■ DATASET EXTRACT:
──────────────────────────────
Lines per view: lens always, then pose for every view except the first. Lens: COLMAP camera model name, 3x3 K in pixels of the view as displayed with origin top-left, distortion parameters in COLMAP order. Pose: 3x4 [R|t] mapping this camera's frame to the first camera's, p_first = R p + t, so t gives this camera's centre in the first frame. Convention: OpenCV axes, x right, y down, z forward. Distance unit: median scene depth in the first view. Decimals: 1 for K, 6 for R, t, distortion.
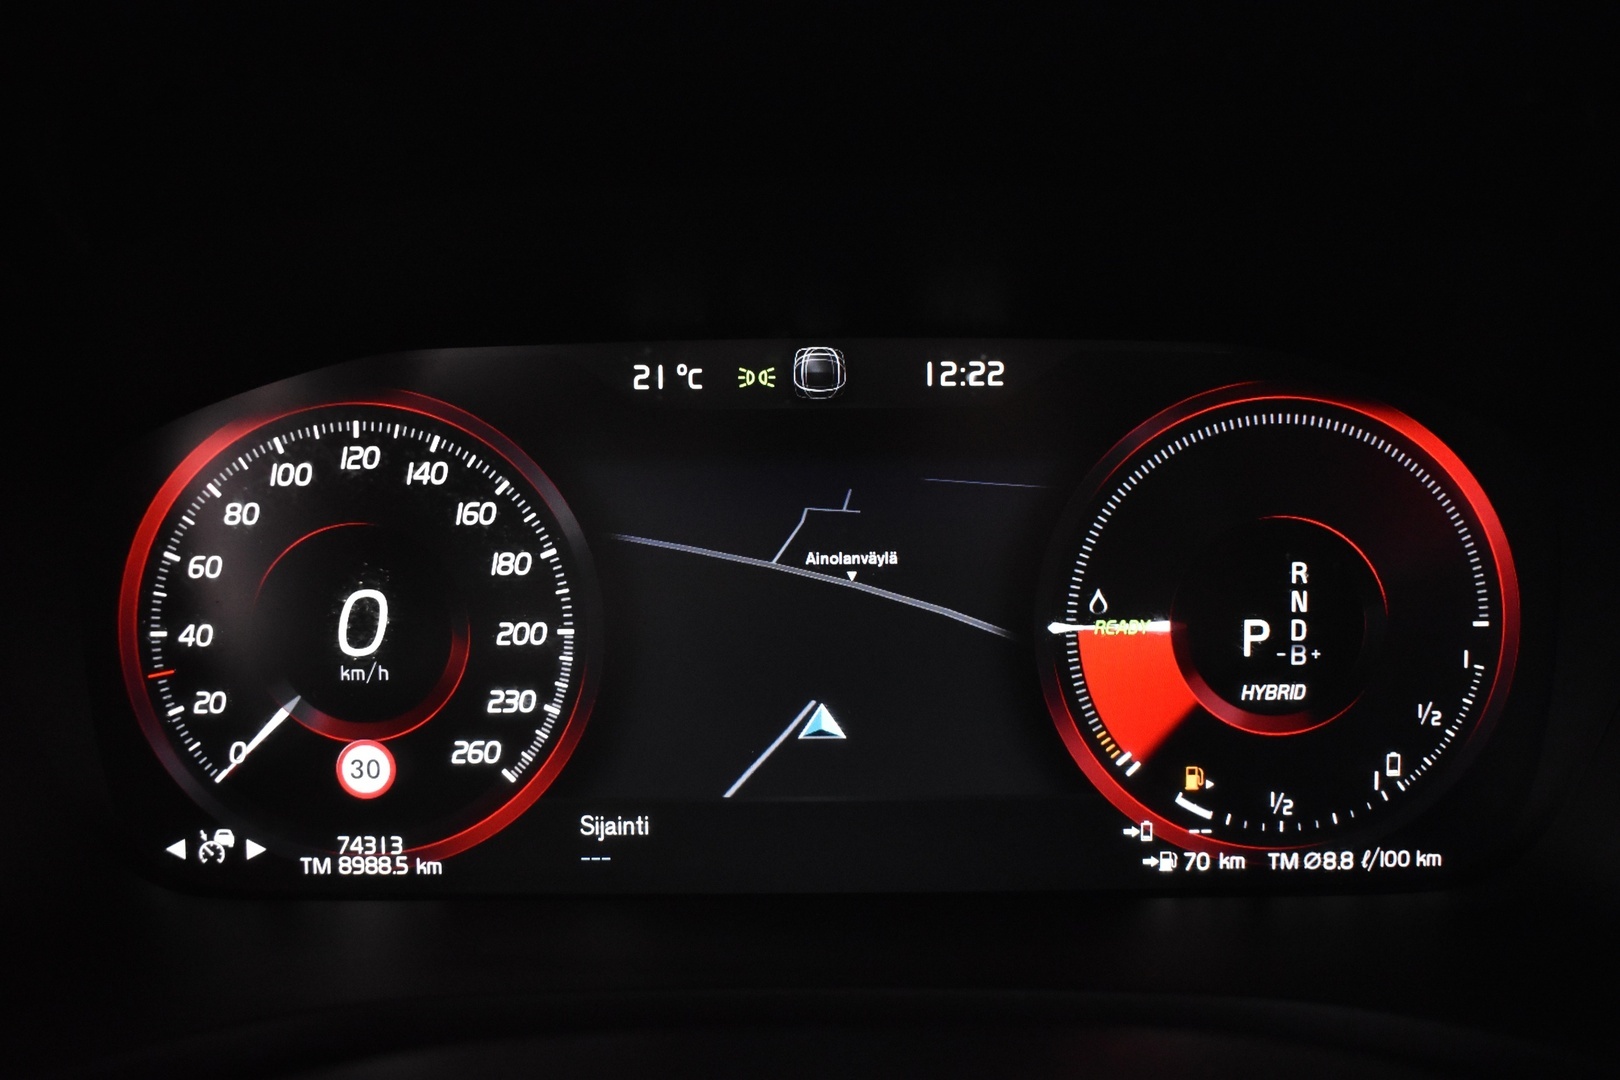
lens RADIAL K [[1488.4, 0, 807.0], [0, 1488.4, 555.6], [0, 0, 1]] dist [-0.068271, 0.000000]
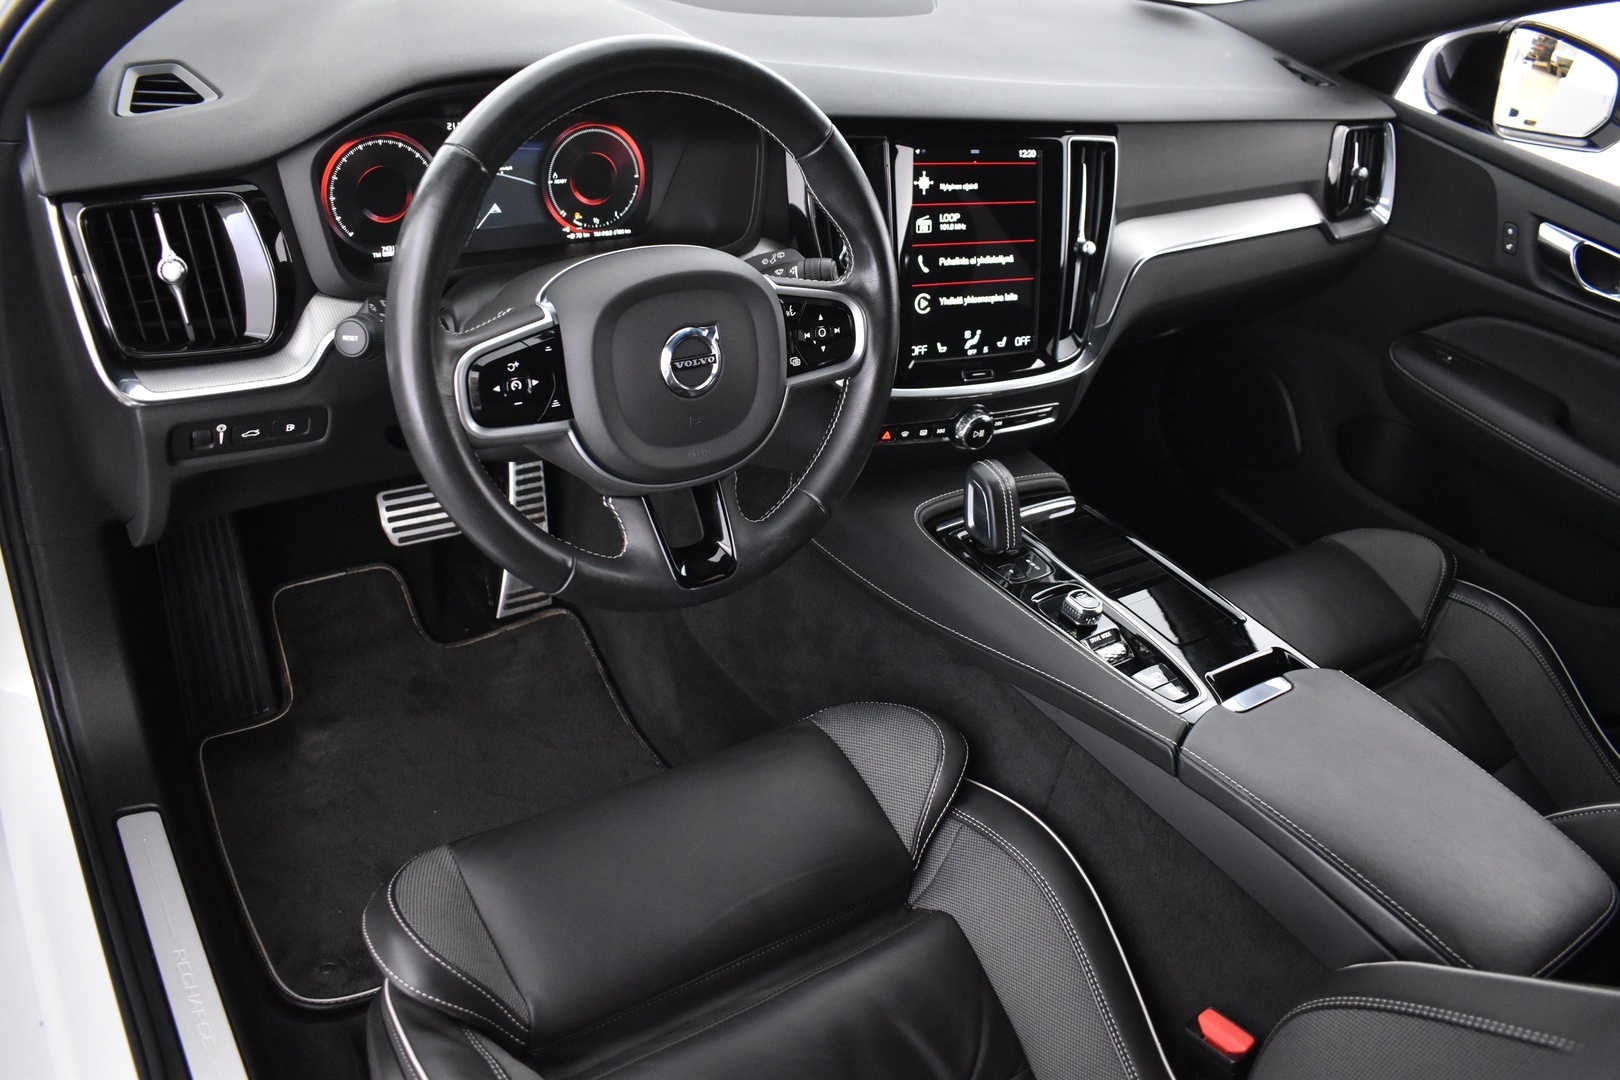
lens RADIAL K [[1248.8, 0, 817.8], [0, 1248.8, 536.0], [0, 0, 1]] dist [-0.079988, -0.003948]
pose [[0.819850, -0.202727, 0.535488, -1.292749], [-0.013484, 0.928128, 0.372018, -0.338075], [-0.572419, -0.312219, 0.758192, -2.444825]]
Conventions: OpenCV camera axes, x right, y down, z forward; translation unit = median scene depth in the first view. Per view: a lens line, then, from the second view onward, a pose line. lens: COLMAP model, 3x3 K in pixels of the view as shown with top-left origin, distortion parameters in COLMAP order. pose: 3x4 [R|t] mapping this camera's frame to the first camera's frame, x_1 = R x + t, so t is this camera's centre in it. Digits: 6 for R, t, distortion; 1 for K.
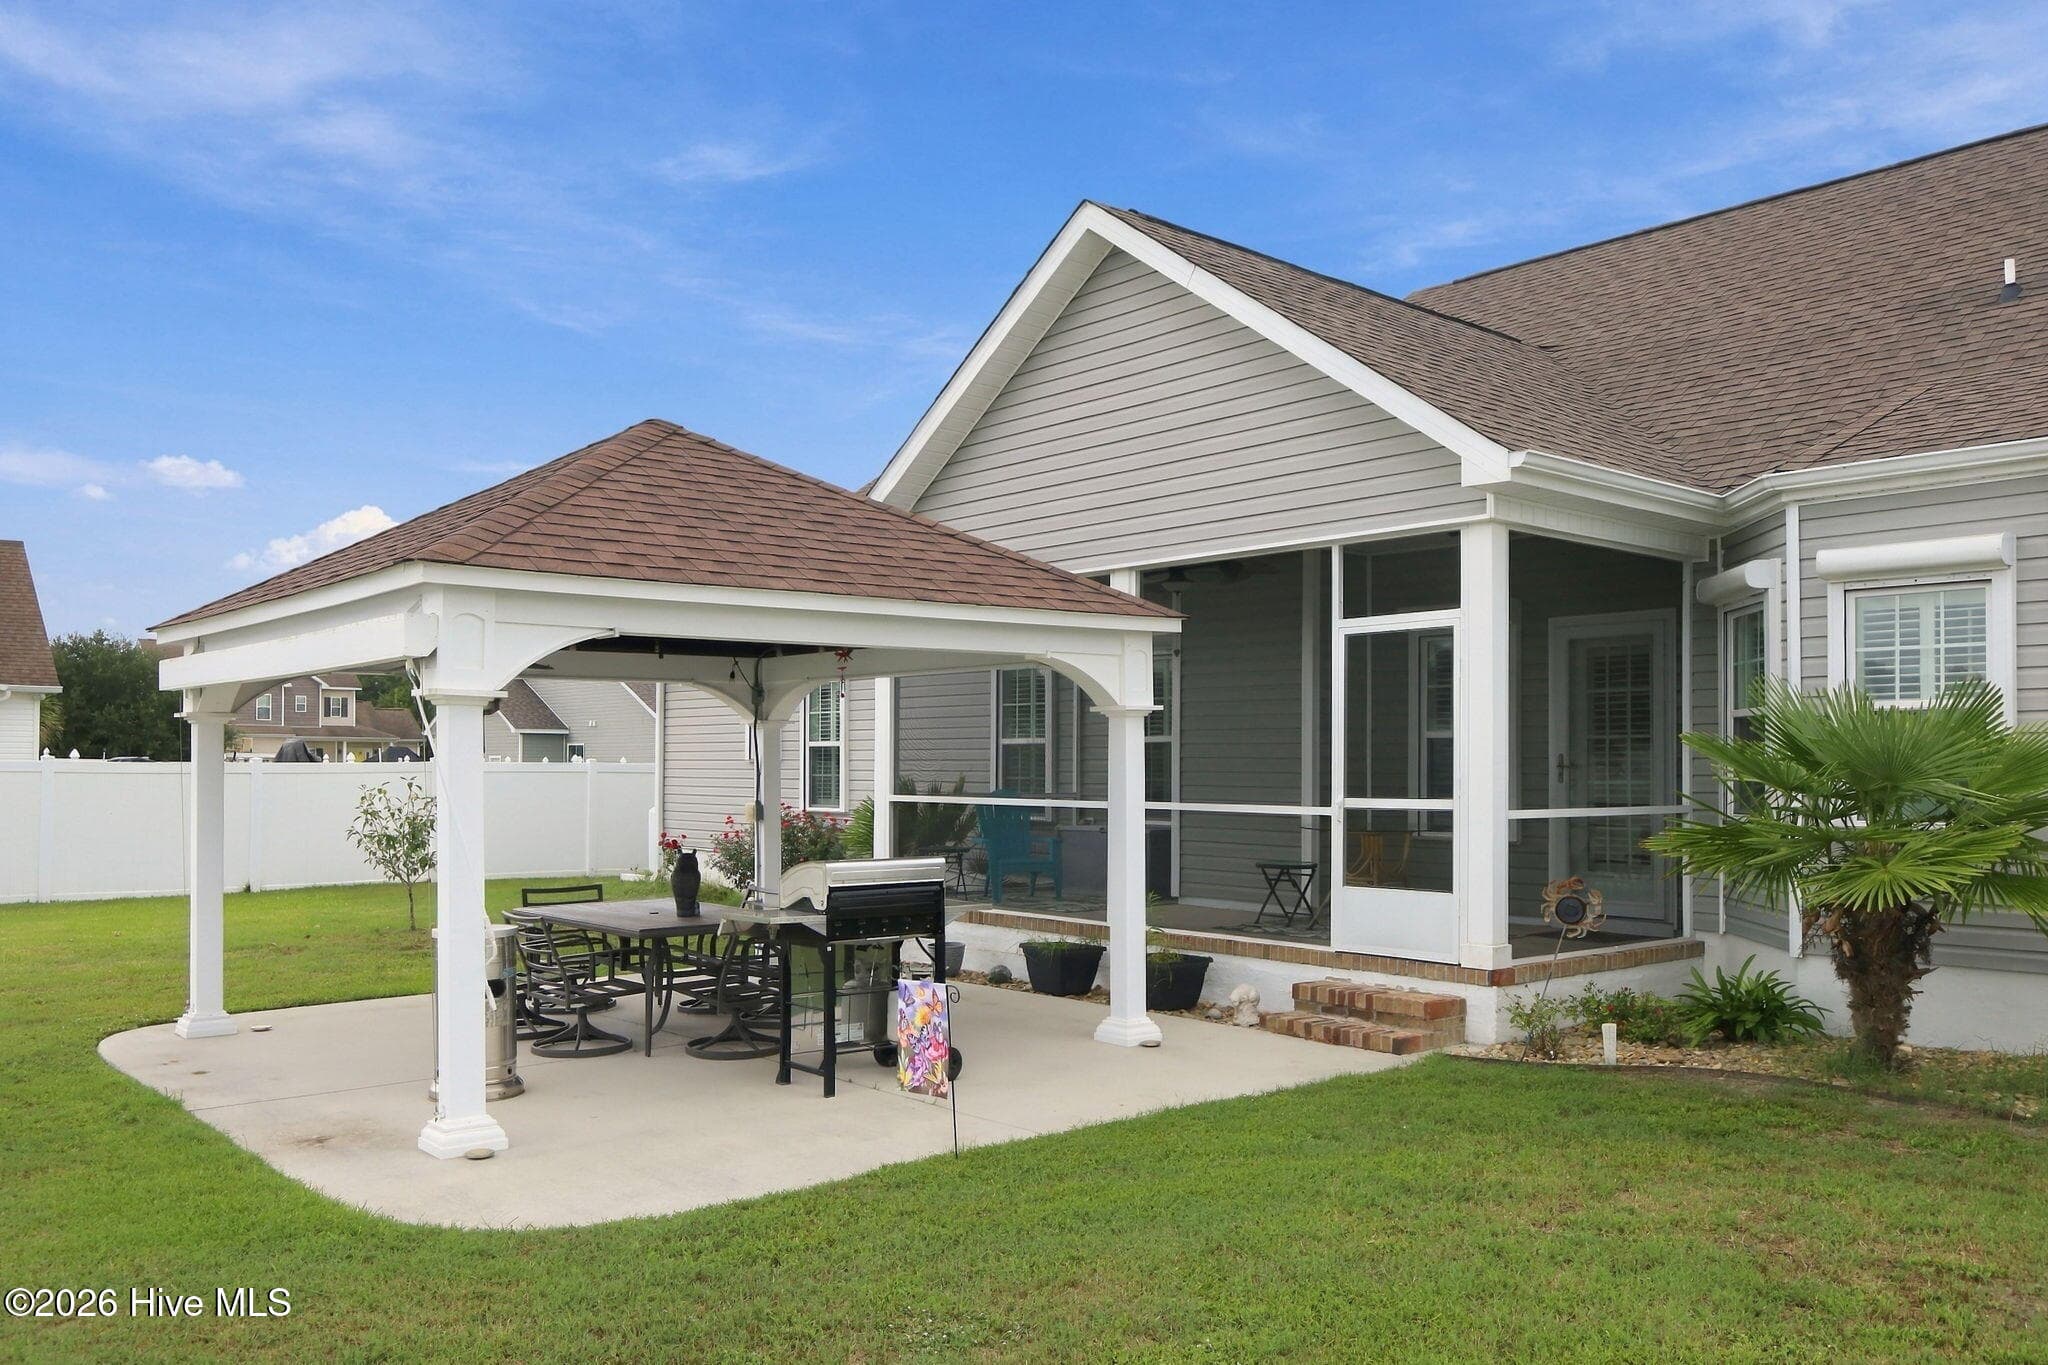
lens RADIAL K [[1613.3, 0, 1021.8], [0, 1613.3, 754.0], [0, 0, 1]] dist [0.006497, -0.002103]
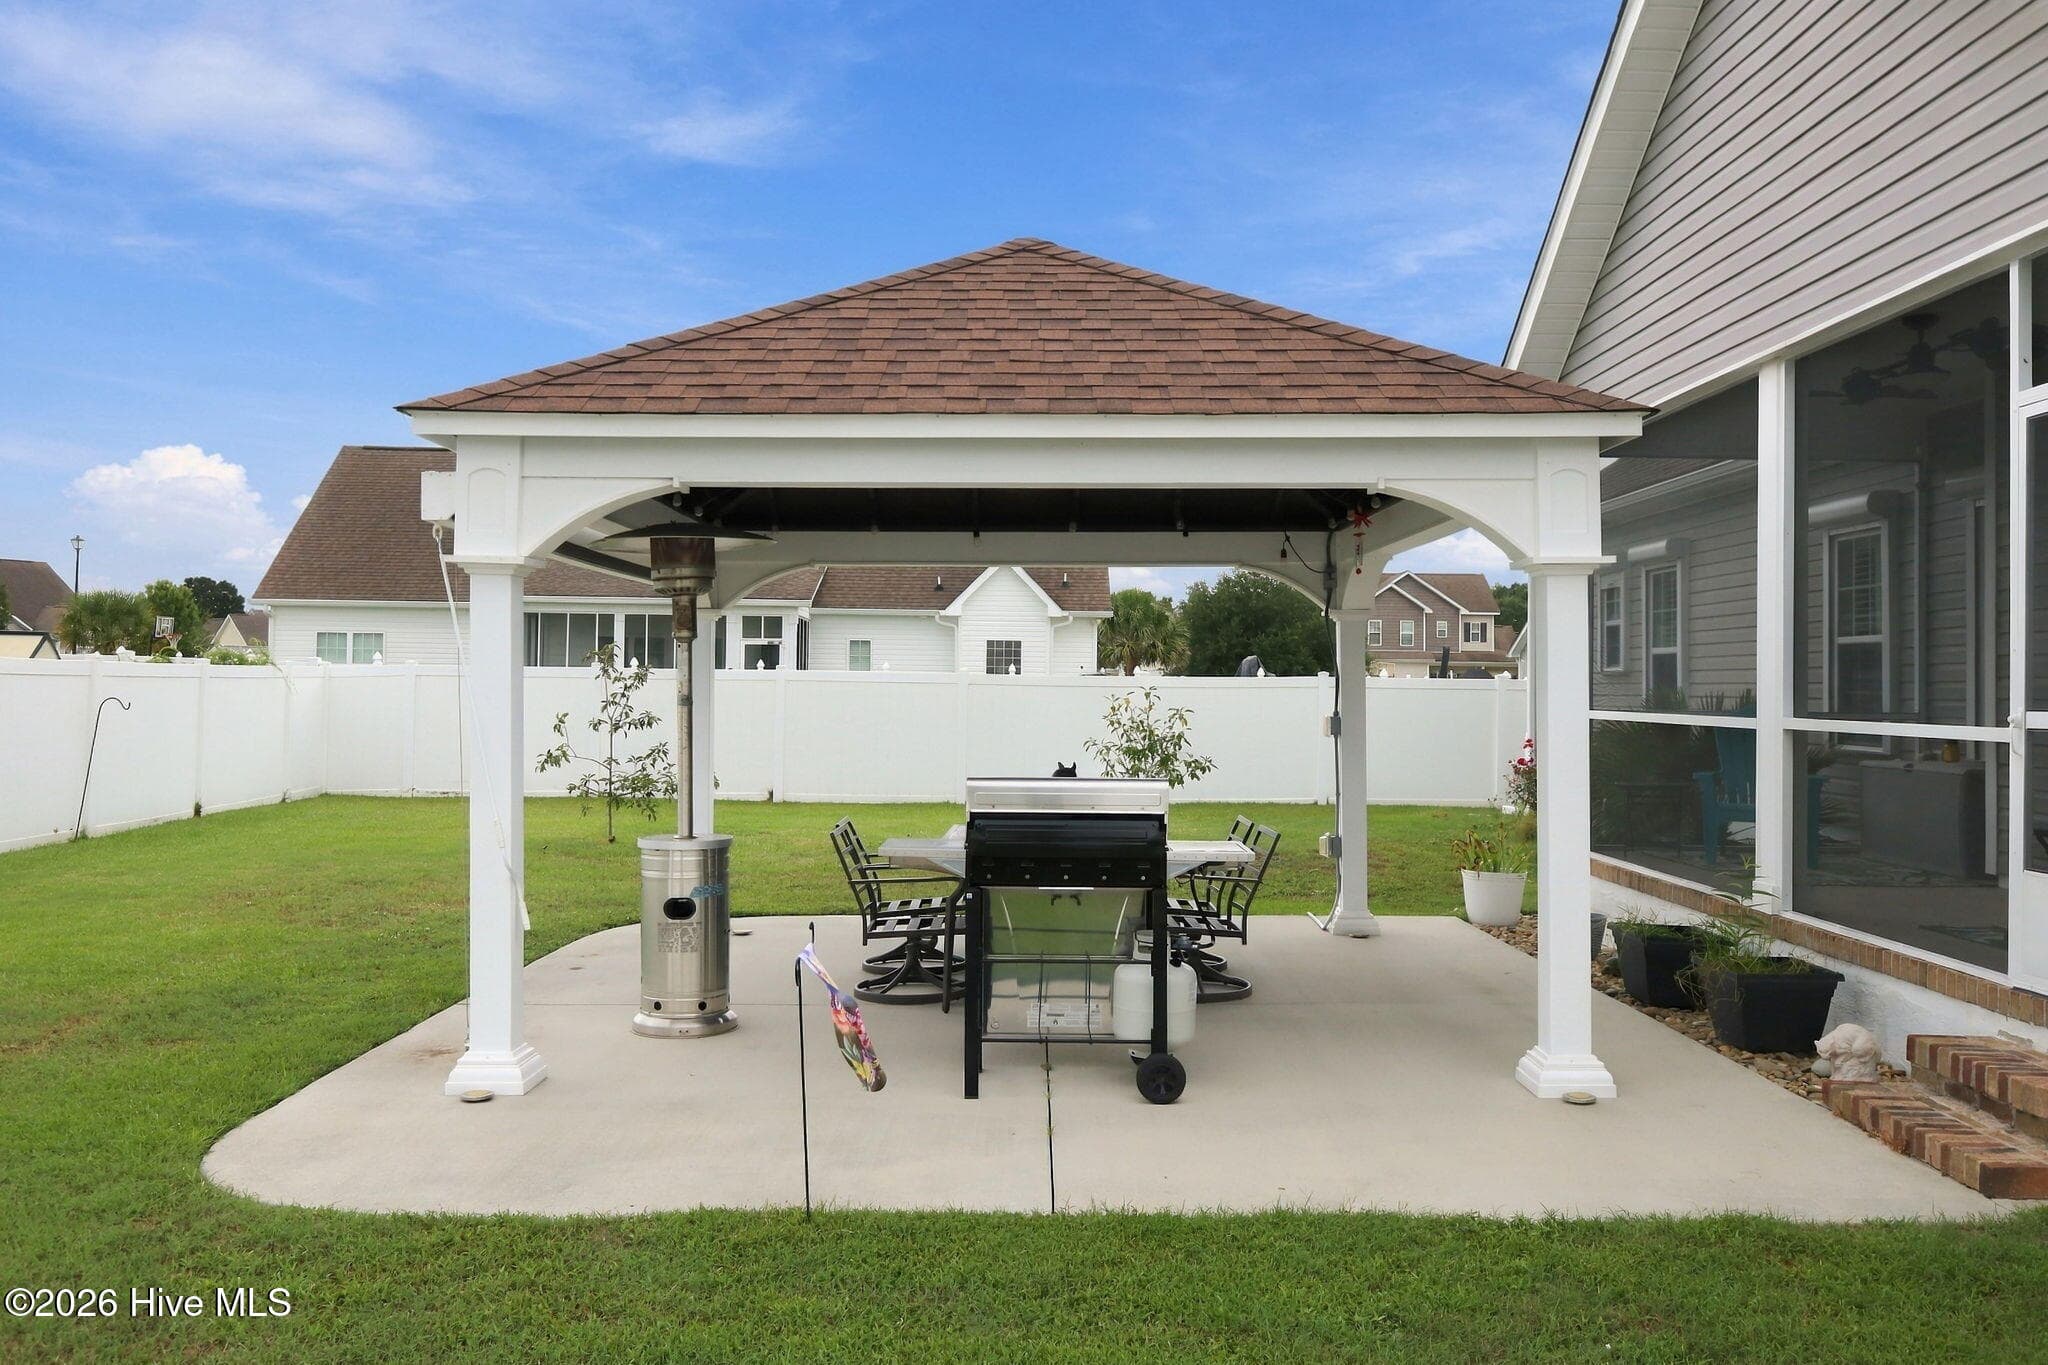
lens RADIAL K [[1645.0, 0, 1025.3], [0, 1645.0, 663.2], [0, 0, 1]] dist [-0.006384, -0.004123]
pose [[0.762367, -0.004520, -0.647129, 0.299889], [-0.002738, 0.999944, -0.010210, 0.017272], [0.647139, 0.009555, 0.762312, 0.345587]]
──────────────────────────────
■ WORK INSTRUCTION: Exactly as written, give the entries above again, with no images.

■ TASK RESPONSE:
Lines per view: lens always, then pose for every view except the first. Lens: COLMAP camera model name, 3x3 K in pixels of the view as displayed with origin top-left, distortion parameters in COLMAP order. Pose: 3x4 [R|t] mapping this camera's frame to the first camera's, p_first = R p + t, so t gives this camera's centre in the first frame. Convention: OpenCV axes, x right, y down, z forward. Distance unit: median scene depth in the first view. Decimals: 1 for K, 6 for R, t, distortion.
lens RADIAL K [[1488.4, 0, 807.0], [0, 1488.4, 555.6], [0, 0, 1]] dist [-0.068271, 0.000000]
lens RADIAL K [[1248.8, 0, 817.8], [0, 1248.8, 536.0], [0, 0, 1]] dist [-0.079988, -0.003948]
pose [[0.819850, -0.202727, 0.535488, -1.292749], [-0.013484, 0.928128, 0.372018, -0.338075], [-0.572419, -0.312219, 0.758192, -2.444825]]
Conventions: OpenCV camera axes, x right, y down, z forward; translation unit = median scene depth in the first view. Per view: a lens line, then, from the second view onward, a pose line. lens: COLMAP model, 3x3 K in pixels of the view as shown with top-left origin, distortion parameters in COLMAP order. pose: 3x4 [R|t] mapping this camera's frame to the first camera's frame, x_1 = R x + t, so t is this camera's centre in it. Digits: 6 for R, t, distortion; 1 for K.
lens RADIAL K [[1613.3, 0, 1021.8], [0, 1613.3, 754.0], [0, 0, 1]] dist [0.006497, -0.002103]
lens RADIAL K [[1645.0, 0, 1025.3], [0, 1645.0, 663.2], [0, 0, 1]] dist [-0.006384, -0.004123]
pose [[0.762367, -0.004520, -0.647129, 0.299889], [-0.002738, 0.999944, -0.010210, 0.017272], [0.647139, 0.009555, 0.762312, 0.345587]]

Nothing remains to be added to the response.